• **What is needed**
Please copy the lines from the one containing "Tuesday start? Answer as H:MM AM/PM." through the one containing "9:45 AM to 10:45 AM", both included, word for word.

[Data excerpts]
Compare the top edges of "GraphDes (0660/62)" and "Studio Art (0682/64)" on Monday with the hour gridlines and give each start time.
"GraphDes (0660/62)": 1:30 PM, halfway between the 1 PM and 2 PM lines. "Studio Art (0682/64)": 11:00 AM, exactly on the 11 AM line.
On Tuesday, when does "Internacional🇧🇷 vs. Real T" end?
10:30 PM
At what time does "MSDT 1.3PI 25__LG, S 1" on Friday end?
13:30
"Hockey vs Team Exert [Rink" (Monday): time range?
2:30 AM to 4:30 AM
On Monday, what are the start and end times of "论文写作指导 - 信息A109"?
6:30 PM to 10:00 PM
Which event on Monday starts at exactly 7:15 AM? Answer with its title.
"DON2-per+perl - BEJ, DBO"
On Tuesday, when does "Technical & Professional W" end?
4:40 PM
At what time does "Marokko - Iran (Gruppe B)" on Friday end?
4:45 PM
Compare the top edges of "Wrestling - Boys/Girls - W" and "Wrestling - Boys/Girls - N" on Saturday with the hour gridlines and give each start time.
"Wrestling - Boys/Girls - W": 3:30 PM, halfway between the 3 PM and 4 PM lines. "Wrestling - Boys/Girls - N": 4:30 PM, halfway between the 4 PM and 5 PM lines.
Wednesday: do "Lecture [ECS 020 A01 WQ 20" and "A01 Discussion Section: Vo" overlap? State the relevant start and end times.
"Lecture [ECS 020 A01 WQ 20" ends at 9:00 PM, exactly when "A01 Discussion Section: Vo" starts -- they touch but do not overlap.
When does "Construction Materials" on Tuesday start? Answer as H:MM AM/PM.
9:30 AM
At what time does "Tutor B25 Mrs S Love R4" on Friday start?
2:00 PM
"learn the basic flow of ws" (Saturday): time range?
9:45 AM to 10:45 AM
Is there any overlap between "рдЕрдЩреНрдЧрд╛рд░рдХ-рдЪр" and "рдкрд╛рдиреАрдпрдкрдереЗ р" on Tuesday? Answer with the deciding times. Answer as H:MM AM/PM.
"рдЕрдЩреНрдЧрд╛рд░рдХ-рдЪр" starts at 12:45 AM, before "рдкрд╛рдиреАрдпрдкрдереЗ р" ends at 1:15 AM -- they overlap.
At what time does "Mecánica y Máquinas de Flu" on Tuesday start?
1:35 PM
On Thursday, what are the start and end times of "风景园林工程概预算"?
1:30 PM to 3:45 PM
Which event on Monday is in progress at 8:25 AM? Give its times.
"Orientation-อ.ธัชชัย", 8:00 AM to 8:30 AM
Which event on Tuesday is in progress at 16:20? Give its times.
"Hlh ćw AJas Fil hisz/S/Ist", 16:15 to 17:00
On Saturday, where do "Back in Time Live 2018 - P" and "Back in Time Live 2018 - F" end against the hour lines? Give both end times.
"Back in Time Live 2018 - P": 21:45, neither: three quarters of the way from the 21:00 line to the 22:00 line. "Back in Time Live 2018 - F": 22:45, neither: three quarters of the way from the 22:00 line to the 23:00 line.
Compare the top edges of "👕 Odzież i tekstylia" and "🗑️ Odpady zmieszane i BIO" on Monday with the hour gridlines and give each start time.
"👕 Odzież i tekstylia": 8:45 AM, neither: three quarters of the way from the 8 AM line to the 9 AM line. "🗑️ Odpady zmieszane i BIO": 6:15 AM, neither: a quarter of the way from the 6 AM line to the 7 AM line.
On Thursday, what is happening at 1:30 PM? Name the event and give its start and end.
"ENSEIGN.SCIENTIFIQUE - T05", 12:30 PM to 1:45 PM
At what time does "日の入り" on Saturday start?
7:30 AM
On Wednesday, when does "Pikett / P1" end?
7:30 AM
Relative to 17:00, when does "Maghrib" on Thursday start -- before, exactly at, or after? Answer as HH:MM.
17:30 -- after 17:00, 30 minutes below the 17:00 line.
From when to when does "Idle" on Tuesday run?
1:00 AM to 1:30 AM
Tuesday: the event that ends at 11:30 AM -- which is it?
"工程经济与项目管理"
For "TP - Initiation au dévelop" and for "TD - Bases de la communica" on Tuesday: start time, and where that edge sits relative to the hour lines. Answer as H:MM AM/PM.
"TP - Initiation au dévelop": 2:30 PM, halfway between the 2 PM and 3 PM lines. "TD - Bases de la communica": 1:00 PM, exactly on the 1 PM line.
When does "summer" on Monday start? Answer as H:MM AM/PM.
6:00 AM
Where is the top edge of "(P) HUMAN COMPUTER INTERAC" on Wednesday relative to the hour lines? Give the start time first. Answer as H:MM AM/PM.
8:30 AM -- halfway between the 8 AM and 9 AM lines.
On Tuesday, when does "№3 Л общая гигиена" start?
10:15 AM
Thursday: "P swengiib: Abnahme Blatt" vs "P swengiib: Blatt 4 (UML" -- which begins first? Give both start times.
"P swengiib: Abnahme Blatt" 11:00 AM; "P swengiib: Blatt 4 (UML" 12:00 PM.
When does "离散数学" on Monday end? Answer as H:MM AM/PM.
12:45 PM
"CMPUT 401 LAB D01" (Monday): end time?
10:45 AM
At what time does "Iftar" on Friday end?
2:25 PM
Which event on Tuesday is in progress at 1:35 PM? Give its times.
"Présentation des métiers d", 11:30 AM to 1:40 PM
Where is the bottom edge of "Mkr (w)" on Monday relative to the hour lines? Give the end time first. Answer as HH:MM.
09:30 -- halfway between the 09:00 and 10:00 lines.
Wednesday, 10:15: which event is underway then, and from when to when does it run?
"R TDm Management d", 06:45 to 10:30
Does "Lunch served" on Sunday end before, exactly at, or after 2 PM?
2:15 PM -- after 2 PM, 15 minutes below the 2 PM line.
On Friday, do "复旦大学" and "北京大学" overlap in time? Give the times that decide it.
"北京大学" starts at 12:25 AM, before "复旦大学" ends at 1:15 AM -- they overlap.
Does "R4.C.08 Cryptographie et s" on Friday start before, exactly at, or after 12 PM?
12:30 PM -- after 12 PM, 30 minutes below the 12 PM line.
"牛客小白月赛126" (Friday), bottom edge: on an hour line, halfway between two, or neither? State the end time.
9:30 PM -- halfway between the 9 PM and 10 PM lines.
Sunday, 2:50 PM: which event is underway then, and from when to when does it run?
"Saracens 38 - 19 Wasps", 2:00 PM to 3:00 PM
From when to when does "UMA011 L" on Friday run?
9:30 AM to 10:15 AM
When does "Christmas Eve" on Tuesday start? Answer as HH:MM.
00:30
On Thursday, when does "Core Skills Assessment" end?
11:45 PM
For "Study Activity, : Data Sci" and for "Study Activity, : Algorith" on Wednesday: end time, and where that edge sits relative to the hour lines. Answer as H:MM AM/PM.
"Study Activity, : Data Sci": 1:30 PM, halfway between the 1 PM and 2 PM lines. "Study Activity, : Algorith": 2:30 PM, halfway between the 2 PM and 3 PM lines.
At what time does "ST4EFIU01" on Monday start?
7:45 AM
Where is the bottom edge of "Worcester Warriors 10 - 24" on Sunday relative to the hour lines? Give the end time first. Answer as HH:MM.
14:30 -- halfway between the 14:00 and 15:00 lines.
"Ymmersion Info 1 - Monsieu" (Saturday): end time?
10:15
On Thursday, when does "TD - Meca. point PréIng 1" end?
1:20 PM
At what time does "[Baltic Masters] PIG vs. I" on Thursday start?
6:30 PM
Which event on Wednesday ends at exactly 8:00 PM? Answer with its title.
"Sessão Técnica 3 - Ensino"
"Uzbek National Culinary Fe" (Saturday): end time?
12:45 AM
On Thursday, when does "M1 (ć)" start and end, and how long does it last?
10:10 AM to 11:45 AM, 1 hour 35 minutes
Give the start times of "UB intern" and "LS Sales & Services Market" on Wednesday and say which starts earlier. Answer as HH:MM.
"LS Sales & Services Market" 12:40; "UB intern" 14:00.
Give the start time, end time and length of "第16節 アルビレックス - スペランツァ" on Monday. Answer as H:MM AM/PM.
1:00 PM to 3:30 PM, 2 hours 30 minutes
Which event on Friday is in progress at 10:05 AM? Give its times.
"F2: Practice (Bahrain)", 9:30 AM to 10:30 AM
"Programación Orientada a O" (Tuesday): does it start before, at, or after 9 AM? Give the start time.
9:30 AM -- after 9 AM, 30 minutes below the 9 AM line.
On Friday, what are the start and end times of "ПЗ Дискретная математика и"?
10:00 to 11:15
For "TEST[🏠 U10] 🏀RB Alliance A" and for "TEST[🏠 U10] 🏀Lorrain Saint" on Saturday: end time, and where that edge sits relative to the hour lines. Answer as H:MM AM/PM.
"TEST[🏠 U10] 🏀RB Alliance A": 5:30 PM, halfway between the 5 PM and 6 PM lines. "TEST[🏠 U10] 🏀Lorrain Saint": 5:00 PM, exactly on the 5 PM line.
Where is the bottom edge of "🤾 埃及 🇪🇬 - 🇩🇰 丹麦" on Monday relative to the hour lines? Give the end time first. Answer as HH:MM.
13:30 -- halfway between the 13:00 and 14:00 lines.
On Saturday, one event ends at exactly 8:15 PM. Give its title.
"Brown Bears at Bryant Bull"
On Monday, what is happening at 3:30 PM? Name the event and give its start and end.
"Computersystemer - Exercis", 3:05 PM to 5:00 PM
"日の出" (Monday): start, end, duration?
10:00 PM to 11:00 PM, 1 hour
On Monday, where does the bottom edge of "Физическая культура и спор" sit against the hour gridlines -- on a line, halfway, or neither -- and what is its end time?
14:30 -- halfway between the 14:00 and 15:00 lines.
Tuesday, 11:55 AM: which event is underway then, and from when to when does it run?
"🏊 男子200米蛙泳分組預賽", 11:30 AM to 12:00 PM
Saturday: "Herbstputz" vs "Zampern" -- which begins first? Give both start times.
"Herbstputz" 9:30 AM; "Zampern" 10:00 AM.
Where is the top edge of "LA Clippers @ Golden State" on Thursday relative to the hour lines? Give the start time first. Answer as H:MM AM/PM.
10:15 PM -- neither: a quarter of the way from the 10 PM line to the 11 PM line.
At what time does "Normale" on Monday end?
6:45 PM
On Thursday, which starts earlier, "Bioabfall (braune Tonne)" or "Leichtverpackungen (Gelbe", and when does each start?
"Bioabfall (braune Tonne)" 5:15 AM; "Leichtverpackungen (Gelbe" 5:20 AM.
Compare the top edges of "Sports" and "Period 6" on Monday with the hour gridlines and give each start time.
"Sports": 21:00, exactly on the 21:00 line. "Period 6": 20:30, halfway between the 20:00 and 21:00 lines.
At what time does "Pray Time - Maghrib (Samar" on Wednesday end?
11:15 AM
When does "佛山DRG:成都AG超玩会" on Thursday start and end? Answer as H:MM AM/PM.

• **The result**
When does "Construction Materials" on Tuesday start? Answer as H:MM AM/PM.
9:30 AM
At what time does "Tutor B25 Mrs S Love R4" on Friday start?
2:00 PM
"learn the basic flow of ws" (Saturday): time range?
9:45 AM to 10:45 AM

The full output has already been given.